Braucht Europa eine Verfassung?
![]() | Dr. Angela Merkel, MdB, Vorsitzende der CDU Deutschland |
Seit den ersten Schritten der europäischen Integration nach dem Zweiten Weltkrieg ist inzwischen über ein halbes Jahrhundert vergangen. Aus einer Vision wurde alltägliche Realität. Mit der Einführung des Euro als Bargeld am 1.Januar2002 wird jeder Bürger täglich von neuem erfahren, dass die Europäische Union nicht mehr nur eine Angelegenheit von Politikern und Spezialisten ist, sondern eine Schicksalsgemeinschaft geworden ist. Spätestens jetzt ist der Integrationsprozess so weit fortgeschritten und institutionell abgesichert, dass die spannende Frage zu Beginn des 21.Jahrhunderts nicht mehr pro oder contra europäische Einigung heißt.
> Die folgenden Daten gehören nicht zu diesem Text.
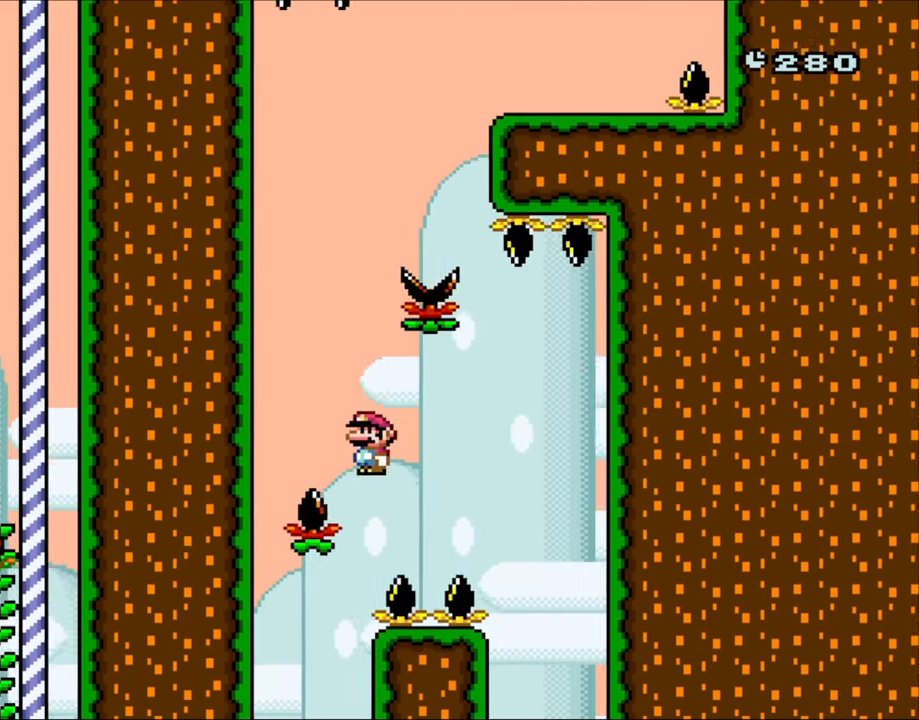
{"dt_ms": 500, "buttons": ["X", "DPAD_RIGHT"], "events": [[167, "DPAD_LEFT", "up"], [167, "DPAD_UP", "down"], [200, "DPAD_RIGHT", "down"], [200, "DPAD_UP", "up"], [433, "A", "up"]]}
Vielmehr geht es um die Frage, welche Gestalt Europa haben soll, wie es verfasst sein soll. Auf dieser Einsicht aufbauend zog die CDU im Juni1999 in den Europawahlkampf mit dem Slogan Europa muss man richtig machen. Dafür erzielte sie das überwältigende Vertrauen der Wähler in Deutschland und stellt zusammen mit der CSU mit 53 von 99Mandaten die absolute Mehrheit der Europaabgeordneten aus unserem Land.
Die Hauptaussage über die künftige Gestalt Europas im CDU-Europawahlprogramm1999 war, einen Verfassungsvertrag anzustreben. Mit diesem Begriff machten wir deutlich, dass es nicht um eine Verfassung im herkömmlichen völkerrechtlichen Sinne geht, denn das Ziel des Verfassungsvertrages ist nicht, einen europäischen Staat zu gründen. Bereits seit 1988 hat Helmut Kohl bewusst auf den Begriff Vereinigte Staaten von Europa verzichtet, weil viele Menschen bei diesem Begriff an die Vereinigten Staaten von Amerika mit dem Konzept des melting pot of nations (Schmelztiegel der Nationen) dachten. Wir Christlichen Demokraten wollen aber eben nicht alle regionalen und nationalen Eigenarten in Europa zusammenschmelzen, sondern wollen im Gegenteil die regionale und nationale Vielfalt unseres Kontinents in einer globalisierenden Welt sogar stärken, damit auch in Zukunft die Menschen nicht orientierungslos und entwurzelt werden, sondern sich weiterhin in ihrer näheren Heimat wohl fühlen können. Die kulturelle Vielfalt macht in unseren Augen gerade den Reichtum unseres Kontinents aus. Wir wollen regionale und nationale Traditionen mit dem technischen, wirtschaftlichen und gesellschaftlichen Fortschritt harmonisch verbinden.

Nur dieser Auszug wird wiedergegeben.